→ Page layout parsing data
-=-=-

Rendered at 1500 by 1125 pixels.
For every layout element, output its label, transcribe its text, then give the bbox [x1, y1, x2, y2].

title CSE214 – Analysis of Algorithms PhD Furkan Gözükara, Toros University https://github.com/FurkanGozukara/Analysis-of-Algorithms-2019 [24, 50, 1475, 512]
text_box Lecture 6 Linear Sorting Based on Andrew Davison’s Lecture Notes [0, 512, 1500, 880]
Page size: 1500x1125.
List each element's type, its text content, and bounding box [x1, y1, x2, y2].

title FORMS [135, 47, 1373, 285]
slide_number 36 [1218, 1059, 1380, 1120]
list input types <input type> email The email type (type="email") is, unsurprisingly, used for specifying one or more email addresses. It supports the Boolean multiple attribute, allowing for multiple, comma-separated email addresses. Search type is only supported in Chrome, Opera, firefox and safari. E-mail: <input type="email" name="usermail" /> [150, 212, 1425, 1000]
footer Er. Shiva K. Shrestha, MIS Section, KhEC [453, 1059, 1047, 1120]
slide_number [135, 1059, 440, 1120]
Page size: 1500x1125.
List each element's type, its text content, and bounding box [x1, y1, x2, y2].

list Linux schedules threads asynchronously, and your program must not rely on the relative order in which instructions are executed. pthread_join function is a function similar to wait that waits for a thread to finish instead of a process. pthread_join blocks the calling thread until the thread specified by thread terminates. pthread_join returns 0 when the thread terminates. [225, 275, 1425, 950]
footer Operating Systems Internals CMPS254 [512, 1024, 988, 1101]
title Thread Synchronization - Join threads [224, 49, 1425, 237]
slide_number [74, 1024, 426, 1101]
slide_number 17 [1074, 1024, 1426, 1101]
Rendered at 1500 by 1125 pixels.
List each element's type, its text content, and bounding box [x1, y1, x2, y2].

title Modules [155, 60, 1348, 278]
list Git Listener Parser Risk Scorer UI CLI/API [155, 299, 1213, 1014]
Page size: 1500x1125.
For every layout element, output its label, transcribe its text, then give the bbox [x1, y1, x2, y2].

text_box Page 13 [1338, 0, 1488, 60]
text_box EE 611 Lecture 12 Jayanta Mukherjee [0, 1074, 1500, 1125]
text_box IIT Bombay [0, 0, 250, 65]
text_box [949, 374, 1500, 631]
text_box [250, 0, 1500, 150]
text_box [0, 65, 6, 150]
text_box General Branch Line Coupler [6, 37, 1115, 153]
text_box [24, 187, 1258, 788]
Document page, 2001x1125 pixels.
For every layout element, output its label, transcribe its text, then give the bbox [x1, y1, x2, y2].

-=-=-

→ TASK REQUIREMENTS
In this exercise, repeat the entries above verbatim.

→ SOLUTION TO THIS PROBLEM
Rendered at 1500 by 1125 pixels.
For every layout element, output its label, transcribe its text, then give the bbox [x1, y1, x2, y2].

title CSE214 – Analysis of Algorithms PhD Furkan Gözükara, Toros University https://github.com/FurkanGozukara/Analysis-of-Algorithms-2019 [24, 50, 1475, 512]
text_box Lecture 6 Linear Sorting Based on Andrew Davison’s Lecture Notes [0, 512, 1500, 880]
Page size: 1500x1125.
List each element's type, its text content, and bounding box [x1, y1, x2, y2].

title FORMS [135, 47, 1373, 285]
slide_number 36 [1218, 1059, 1380, 1120]
list input types <input type> email The email type (type="email") is, unsurprisingly, used for specifying one or more email addresses. It supports the Boolean multiple attribute, allowing for multiple, comma-separated email addresses. Search type is only supported in Chrome, Opera, firefox and safari. E-mail: <input type="email" name="usermail" /> [150, 212, 1425, 1000]
footer Er. Shiva K. Shrestha, MIS Section, KhEC [453, 1059, 1047, 1120]
slide_number [135, 1059, 440, 1120]
Page size: 1500x1125.
List each element's type, its text content, and bounding box [x1, y1, x2, y2].

list Linux schedules threads asynchronously, and your program must not rely on the relative order in which instructions are executed. pthread_join function is a function similar to wait that waits for a thread to finish instead of a process. pthread_join blocks the calling thread until the thread specified by thread terminates. pthread_join returns 0 when the thread terminates. [225, 275, 1425, 950]
footer Operating Systems Internals CMPS254 [512, 1024, 988, 1101]
title Thread Synchronization - Join threads [224, 49, 1425, 237]
slide_number [74, 1024, 426, 1101]
slide_number 17 [1074, 1024, 1426, 1101]
Rendered at 1500 by 1125 pixels.
List each element's type, its text content, and bounding box [x1, y1, x2, y2].

title Modules [155, 60, 1348, 278]
list Git Listener Parser Risk Scorer UI CLI/API [155, 299, 1213, 1014]
Page size: 1500x1125.
For every layout element, output its label, transcribe its text, then give the bbox [x1, y1, x2, y2].

text_box Page 13 [1338, 0, 1488, 60]
text_box EE 611 Lecture 12 Jayanta Mukherjee [0, 1074, 1500, 1125]
text_box IIT Bombay [0, 0, 250, 65]
text_box [949, 374, 1500, 631]
text_box [250, 0, 1500, 150]
text_box [0, 65, 6, 150]
text_box General Branch Line Coupler [6, 37, 1115, 153]
text_box [24, 187, 1258, 788]
Document page, 2001x1125 pixels.
For every layout element, output its label, transcribe its text, then give the bbox [x1, y1, x2, y2].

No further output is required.